Well, first of all, Rhea and I are friends in life, and being with her, Bob and Vince on set again was an absolute joy. The flipside of that was Tom Schnauz and Ariel Levine wrote such a brilliant script and they wrote Betsy so beautifully in this script. That particular scene has such a big arc for Betsy, so I mostly had some anxiety about living up to it. I read that scene, and then my husband [Kevin Earley] asked, “How’s the script?” And I said, “I just hope I can live up to what the writing is here.” But with Vince behind the camera, it was much easier as an actor because I trust him so completely. So it was stressful in the sense of pulling it off, but it was an absolute joy of being back in the sandbox with Bob Odenkirk, Rhea Seehorn and Jeremy Shamos. It was a really beautiful day, and we spent the whole day on it.
Rhea was always good, but since your last Betsy-Kim scene in season one, can you tell that she’s reached a whole new level as an actor?
I think that always lived in Rhea. I followed her work for a long time, particularly her comedy work. She’s always had a lot of range and a lot of depth. I think she and Kim have grown together at the same time, which is so unique and beautiful to see on the show. Even now, it’s such a unique thing to see for female characters. It’s gorgeous.
From now on, whenever you see exterior shots of Saul Goodman’s office, you’re going to know that the Kettlemans inspired his use of the Statue of Liberty inflatable.
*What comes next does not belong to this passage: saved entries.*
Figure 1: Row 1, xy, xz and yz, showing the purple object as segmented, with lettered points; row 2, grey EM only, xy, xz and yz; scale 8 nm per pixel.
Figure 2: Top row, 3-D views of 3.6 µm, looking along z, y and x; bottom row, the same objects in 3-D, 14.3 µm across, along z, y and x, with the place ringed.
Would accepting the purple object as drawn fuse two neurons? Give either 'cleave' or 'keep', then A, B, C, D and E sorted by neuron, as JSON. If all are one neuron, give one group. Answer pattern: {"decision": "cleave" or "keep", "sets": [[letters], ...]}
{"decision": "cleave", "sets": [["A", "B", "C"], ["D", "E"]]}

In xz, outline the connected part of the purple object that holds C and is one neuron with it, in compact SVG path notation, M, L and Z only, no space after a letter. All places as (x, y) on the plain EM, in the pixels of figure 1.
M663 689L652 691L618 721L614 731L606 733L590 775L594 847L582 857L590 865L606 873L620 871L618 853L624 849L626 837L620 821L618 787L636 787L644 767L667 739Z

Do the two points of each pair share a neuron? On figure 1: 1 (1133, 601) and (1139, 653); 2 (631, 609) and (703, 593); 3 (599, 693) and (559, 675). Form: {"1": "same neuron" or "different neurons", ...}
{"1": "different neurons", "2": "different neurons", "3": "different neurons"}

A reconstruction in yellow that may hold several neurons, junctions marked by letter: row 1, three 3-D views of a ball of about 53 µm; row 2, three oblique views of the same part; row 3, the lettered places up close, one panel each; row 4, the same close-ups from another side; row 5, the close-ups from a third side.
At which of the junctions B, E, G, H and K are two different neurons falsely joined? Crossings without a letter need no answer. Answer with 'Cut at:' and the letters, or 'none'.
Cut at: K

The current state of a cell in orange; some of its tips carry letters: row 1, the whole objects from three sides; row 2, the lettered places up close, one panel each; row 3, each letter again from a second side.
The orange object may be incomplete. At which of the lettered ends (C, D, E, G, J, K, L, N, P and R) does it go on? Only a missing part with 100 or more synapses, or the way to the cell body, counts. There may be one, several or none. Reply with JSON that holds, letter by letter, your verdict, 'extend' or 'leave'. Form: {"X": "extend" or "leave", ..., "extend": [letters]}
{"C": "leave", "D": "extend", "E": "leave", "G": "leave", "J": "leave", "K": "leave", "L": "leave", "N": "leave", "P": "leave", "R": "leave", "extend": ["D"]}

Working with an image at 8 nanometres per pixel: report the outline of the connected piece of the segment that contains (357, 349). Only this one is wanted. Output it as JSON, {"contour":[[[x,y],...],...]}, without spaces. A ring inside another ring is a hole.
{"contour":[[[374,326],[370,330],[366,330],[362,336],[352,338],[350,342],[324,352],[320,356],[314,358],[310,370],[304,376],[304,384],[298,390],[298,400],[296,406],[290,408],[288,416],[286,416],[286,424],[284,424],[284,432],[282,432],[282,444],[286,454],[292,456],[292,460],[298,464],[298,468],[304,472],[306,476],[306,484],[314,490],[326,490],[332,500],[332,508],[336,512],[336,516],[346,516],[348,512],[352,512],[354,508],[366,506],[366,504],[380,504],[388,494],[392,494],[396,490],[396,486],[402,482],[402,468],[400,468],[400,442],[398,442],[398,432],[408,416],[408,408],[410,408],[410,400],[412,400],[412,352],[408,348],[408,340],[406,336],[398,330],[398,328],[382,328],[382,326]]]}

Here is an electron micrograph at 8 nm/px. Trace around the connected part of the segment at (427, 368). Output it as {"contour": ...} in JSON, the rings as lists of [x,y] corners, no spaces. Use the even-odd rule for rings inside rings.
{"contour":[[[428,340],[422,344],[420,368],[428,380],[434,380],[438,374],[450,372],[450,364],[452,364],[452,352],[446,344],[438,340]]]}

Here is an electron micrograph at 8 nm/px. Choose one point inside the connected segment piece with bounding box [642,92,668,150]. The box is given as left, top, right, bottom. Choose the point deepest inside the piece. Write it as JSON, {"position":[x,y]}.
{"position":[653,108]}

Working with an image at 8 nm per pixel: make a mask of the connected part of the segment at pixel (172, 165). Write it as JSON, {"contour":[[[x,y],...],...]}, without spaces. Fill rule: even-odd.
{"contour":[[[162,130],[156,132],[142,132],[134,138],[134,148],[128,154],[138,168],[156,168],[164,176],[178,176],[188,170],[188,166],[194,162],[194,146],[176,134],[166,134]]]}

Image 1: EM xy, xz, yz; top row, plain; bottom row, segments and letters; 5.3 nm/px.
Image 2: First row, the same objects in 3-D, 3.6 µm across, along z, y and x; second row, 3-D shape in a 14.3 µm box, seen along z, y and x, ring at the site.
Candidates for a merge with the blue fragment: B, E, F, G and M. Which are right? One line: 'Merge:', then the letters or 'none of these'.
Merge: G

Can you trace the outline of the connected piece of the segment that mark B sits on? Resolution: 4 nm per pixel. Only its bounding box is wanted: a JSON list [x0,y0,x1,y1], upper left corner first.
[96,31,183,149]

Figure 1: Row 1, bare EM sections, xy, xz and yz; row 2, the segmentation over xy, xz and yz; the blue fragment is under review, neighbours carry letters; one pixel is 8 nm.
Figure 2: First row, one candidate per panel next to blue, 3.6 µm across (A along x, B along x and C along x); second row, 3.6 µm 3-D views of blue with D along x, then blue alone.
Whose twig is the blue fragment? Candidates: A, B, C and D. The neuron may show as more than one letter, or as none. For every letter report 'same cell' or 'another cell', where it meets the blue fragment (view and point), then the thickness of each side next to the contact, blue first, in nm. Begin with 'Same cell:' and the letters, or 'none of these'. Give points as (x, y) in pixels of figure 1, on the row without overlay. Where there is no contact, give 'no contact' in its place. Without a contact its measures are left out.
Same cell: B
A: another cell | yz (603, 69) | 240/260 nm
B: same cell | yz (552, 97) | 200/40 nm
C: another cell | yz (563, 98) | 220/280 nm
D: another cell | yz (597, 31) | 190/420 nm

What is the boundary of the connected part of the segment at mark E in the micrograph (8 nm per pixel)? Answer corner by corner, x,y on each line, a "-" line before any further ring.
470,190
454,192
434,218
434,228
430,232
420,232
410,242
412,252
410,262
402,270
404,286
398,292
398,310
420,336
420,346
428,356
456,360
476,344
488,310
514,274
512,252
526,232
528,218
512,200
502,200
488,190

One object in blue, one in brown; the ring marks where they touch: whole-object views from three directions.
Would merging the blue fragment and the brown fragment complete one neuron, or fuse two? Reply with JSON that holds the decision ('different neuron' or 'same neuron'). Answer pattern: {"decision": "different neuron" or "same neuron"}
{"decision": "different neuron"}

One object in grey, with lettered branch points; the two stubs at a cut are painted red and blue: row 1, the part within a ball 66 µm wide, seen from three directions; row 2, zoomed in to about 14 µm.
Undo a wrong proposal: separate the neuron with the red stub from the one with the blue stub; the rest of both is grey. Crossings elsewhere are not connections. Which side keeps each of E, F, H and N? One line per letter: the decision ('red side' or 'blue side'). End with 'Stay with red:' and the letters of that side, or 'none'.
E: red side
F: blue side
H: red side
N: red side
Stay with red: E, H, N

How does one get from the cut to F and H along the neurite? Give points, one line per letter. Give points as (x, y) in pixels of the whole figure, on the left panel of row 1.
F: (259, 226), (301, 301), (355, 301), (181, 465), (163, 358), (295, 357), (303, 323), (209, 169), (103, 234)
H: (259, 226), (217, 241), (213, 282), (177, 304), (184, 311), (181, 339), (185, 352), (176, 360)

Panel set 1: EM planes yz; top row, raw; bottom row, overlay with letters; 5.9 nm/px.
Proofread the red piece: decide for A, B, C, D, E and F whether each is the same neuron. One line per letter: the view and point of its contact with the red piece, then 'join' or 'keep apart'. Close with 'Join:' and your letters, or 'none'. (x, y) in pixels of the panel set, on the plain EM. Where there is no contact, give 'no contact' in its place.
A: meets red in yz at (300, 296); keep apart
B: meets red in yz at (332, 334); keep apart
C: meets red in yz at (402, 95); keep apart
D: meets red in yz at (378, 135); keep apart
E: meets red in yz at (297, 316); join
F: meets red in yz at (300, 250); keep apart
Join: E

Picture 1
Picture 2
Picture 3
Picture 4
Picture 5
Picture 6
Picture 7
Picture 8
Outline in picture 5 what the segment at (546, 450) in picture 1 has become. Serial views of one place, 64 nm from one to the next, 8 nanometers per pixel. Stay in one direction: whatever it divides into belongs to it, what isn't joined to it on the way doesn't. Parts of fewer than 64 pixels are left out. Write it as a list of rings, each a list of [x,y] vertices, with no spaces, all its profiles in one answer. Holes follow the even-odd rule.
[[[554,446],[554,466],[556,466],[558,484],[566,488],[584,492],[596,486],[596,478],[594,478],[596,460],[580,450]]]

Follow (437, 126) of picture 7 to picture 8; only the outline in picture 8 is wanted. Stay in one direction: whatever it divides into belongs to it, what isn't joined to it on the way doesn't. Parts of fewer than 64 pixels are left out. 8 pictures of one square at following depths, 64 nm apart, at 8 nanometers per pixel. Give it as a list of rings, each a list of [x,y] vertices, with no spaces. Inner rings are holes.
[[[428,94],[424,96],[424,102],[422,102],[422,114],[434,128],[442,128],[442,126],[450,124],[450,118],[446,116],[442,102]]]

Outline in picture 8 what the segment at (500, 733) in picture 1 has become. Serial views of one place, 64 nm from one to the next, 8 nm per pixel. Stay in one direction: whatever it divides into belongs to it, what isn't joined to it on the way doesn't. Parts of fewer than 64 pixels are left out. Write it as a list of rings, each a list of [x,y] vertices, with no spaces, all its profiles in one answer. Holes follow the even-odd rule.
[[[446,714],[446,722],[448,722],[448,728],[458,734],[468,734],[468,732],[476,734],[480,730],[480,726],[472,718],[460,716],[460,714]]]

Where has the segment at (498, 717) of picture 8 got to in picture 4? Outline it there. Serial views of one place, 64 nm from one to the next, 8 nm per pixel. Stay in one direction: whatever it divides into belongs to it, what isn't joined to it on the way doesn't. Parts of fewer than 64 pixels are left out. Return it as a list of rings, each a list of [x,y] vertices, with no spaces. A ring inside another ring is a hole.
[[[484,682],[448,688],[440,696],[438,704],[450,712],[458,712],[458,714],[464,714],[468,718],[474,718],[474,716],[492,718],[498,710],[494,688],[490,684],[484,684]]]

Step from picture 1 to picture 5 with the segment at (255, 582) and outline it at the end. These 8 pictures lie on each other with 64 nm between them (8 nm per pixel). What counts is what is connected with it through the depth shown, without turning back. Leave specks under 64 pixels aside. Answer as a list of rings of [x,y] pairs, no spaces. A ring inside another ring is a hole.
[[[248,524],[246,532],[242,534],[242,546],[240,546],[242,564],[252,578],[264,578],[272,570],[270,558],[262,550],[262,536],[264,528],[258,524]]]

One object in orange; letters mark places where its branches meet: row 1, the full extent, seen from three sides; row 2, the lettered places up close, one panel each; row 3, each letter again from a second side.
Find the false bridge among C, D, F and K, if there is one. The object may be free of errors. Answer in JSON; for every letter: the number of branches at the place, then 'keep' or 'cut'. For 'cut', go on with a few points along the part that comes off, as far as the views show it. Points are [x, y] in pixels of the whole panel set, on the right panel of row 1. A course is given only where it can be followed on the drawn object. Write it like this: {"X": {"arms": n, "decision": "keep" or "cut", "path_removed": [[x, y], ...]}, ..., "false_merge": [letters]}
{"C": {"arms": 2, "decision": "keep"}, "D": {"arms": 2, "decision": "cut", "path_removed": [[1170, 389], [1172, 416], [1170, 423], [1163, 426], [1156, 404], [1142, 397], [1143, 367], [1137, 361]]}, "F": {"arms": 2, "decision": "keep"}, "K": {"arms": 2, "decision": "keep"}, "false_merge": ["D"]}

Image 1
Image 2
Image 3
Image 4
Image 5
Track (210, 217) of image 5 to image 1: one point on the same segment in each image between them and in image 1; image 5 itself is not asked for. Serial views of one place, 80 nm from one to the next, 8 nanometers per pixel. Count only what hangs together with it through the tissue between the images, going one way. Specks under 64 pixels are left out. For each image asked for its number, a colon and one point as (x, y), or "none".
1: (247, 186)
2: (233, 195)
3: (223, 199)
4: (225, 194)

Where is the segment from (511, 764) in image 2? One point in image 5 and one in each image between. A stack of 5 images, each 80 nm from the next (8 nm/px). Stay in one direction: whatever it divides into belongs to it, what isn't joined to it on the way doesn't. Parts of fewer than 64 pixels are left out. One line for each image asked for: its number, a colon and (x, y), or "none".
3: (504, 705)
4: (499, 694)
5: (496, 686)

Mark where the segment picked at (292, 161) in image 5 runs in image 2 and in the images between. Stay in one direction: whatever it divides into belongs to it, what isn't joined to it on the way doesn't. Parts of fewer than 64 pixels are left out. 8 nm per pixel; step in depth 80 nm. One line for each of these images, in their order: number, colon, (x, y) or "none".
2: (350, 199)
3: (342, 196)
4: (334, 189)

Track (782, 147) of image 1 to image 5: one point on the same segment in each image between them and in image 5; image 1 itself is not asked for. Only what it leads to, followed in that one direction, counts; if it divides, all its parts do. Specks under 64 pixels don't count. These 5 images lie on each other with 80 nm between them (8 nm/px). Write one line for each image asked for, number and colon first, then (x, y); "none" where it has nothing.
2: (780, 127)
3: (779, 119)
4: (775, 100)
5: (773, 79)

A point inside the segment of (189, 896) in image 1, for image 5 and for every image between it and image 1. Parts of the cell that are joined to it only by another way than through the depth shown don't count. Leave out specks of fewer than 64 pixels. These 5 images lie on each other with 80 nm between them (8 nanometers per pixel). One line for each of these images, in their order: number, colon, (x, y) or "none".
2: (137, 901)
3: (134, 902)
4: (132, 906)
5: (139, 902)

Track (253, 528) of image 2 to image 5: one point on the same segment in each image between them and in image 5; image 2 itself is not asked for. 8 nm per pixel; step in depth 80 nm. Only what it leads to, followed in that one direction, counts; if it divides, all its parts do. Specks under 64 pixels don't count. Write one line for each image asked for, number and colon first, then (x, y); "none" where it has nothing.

How cool is that? [Writer’s Note: Saul took another page out of the Kettlemans’ playbook as “Battle Hymn of the Republic” was playing in his office on Breaking Bad season five, episode nine, just like it was in the Kettlemans’ office on Better Call Saul season six, episode two.]
(Laughs.) That was written into 602’s script, and when we showed up for our first day on that particular set, it was already inflated and blowing in the wind. I was like, “Oh my god, there it is!” It’s a big deal, and it is really cool. In season one, Betsy says to Jimmy, “You’re the kind of lawyer guilty people hire,” and that’s what he turns into. His future office is a much better take on what the Kettlemans have done with their trailer in the middle of a dirt lot, but it’s a takeoff on what the Kettlemans did. So it’s incredibly satisfying to see that thread all the way through to now.
Yeah, she was one of the first people to see Jimmy for who he really is, and she also recognized the scam that Jimmy and Kim were pulling on Howard (Patrick Fabian). She may act foolish, but she’s not necessarily a fool.
Yeah, it’s interesting because Betsy thinks she’s the smartest person in the room. She thinks she’s playing chess while everybody else is playing marbles, which is not always true. But she’s not wrong about a lot. At its base, she’s not wrong about stuff, but she is morally wrong.
Which Betsy line got the most reaction from the crew?
During the outdoor day, it was the “our kids go to public school” line. That was very enjoyable for the crew. There was a whole series of things she accused Saul of that were quite hilarious. And for the record, I went to public school.
As far as your recent work as Betsy, what’s your new favorite line?
I have such a difficult time choosing a single favorite line, but one of my favorite lines might be in the [Valerie Chu-written] American Greed episode. It’s so Betsy-specific, but it’s when Craig says, “We’re victims.” And then Betsy looks at the camera and says, “We’re survivors.” That sounds weird because it’s not the most complicated line, but it is so at the core of Betsy.
This interview has been edited for length and clarity.
Better Call Saul airs Mondays on AMC.